30年前からバレー部で教えていた(元生徒提供)
【写真】指導熱心で評判だった、バレー部で教えていたころの容疑者

 指導熱心だったようで、

「普段はまったく怒らない人でしたが、私が補欠の部員に悪態をついたとき、厳しく叱ってくれました。あのとき学んだことが今も人生の糧(かて)になっていますね」

 最近になっても生徒の信頼は厚かった。前任の中学校の元男子生徒は、

「国語の授業担当で、教え方がうまくて優しいと人気でした。イジられキャラで、いろいろなあだ名をつけられていましたね」

 元女子生徒からは意外な評判が……。

メッチャいい先生でしたよ。愛されキャラで、可愛かった。

 印象的だったのは、2年前の体育祭。教師対抗の綱引きがあったんです。武井先生は黄色組で、黄色のTシャツに黄色のジャージ姿で、後ろのほうで引いていたんですけど、その様子がコロコロしていてメッチャ可愛くて。あんな事件を起こしたなんて、信じられない」

 取材に応じてくれた元教え子たちは口をそろえて「いい先生だった」と話すほど、容疑者の評判はよかった。

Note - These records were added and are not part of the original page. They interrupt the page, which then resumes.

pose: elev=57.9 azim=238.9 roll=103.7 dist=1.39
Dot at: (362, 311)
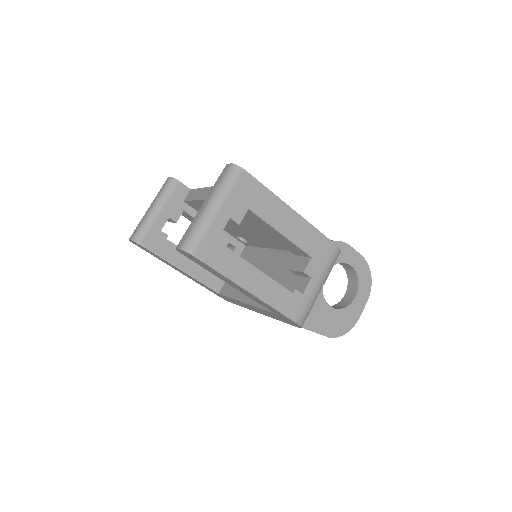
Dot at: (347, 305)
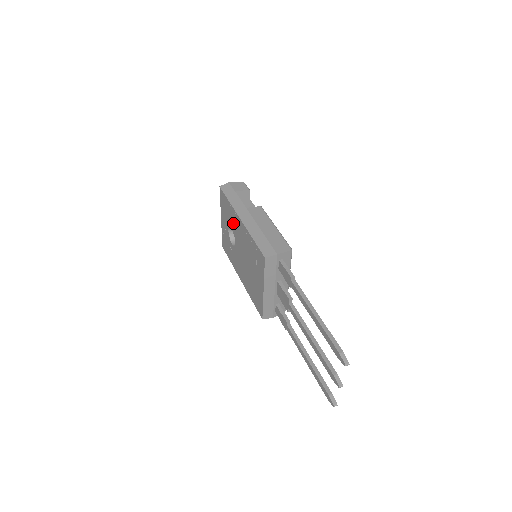
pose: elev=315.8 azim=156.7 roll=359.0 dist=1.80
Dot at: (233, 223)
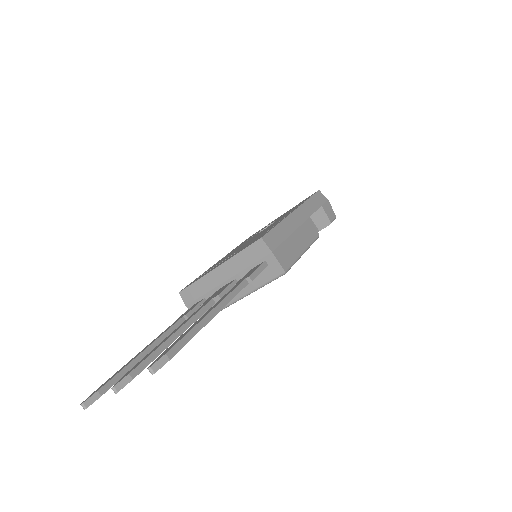
Dot at: (284, 215)
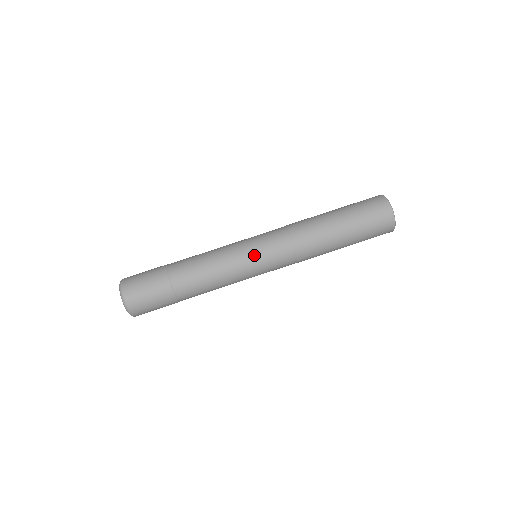
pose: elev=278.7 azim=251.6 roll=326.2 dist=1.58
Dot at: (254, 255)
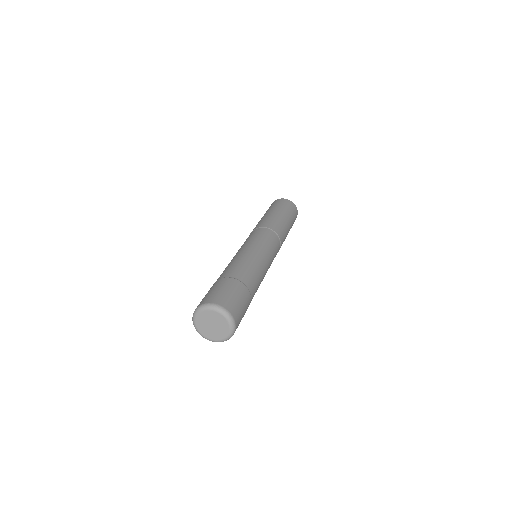
Dot at: occluded
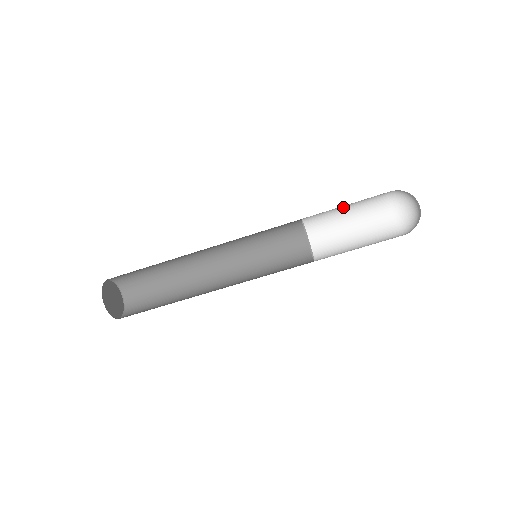
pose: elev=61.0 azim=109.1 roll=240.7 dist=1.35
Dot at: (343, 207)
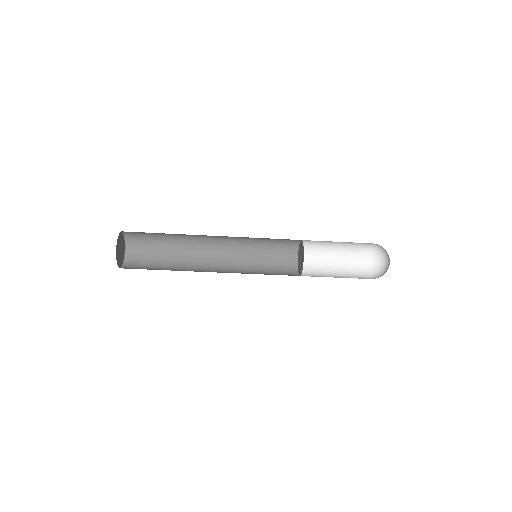
Dot at: occluded
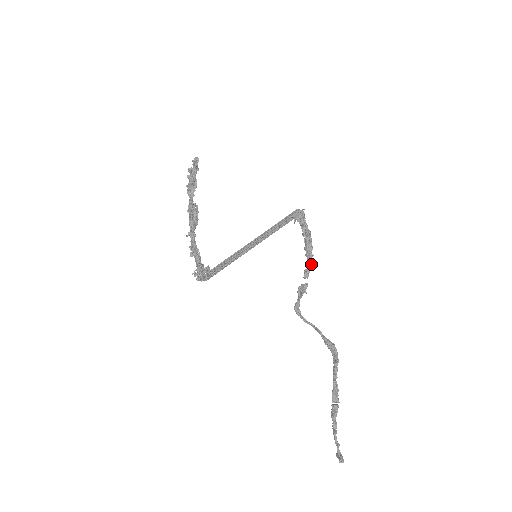
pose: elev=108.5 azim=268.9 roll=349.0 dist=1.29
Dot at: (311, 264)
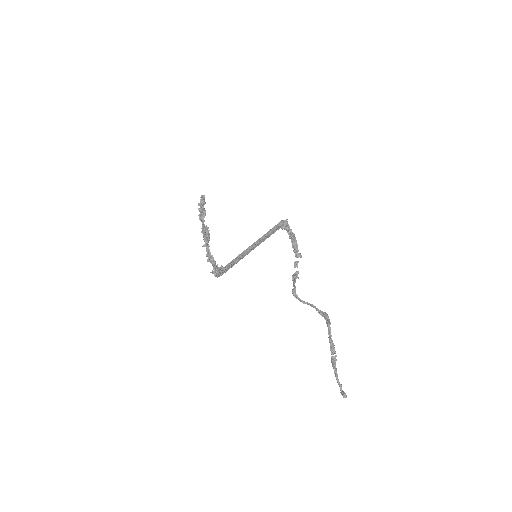
Dot at: (298, 256)
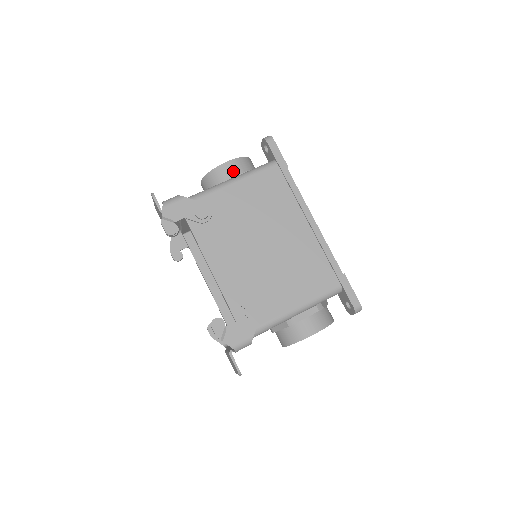
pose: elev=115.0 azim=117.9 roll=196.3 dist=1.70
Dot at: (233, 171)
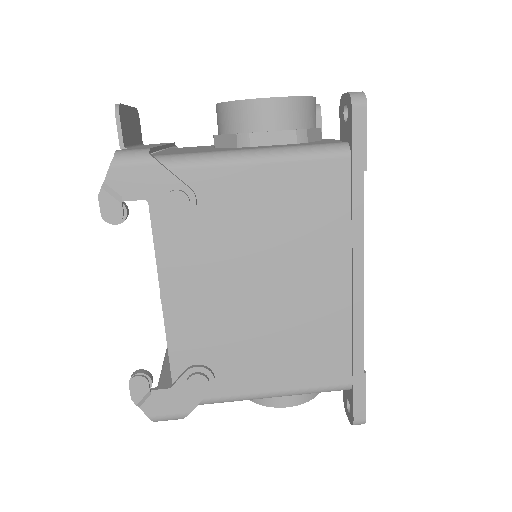
Dot at: (273, 120)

 しかし、かつての生徒と同じくらいの年齢の少女を狙い、わいせつ行為に及んでいた──。

伊勢原市内にある容疑者の自宅

 なぜ容疑者はこんなことをしてしまったのか。容疑者と同じ教員の妻に話を聞こうと自宅を訪ねたが、インターホンに電源が入っておらず、ドアノックにも反応はなかった。

 実家の母親も訪ねたが、記者が名刺を見せた瞬間、“バタン!”と玄関のドアを閉めてしまった。

 本当に子ども思いの先生であれば、少女の心に一生のトラウマを植え付けるようなことはしないはずだ。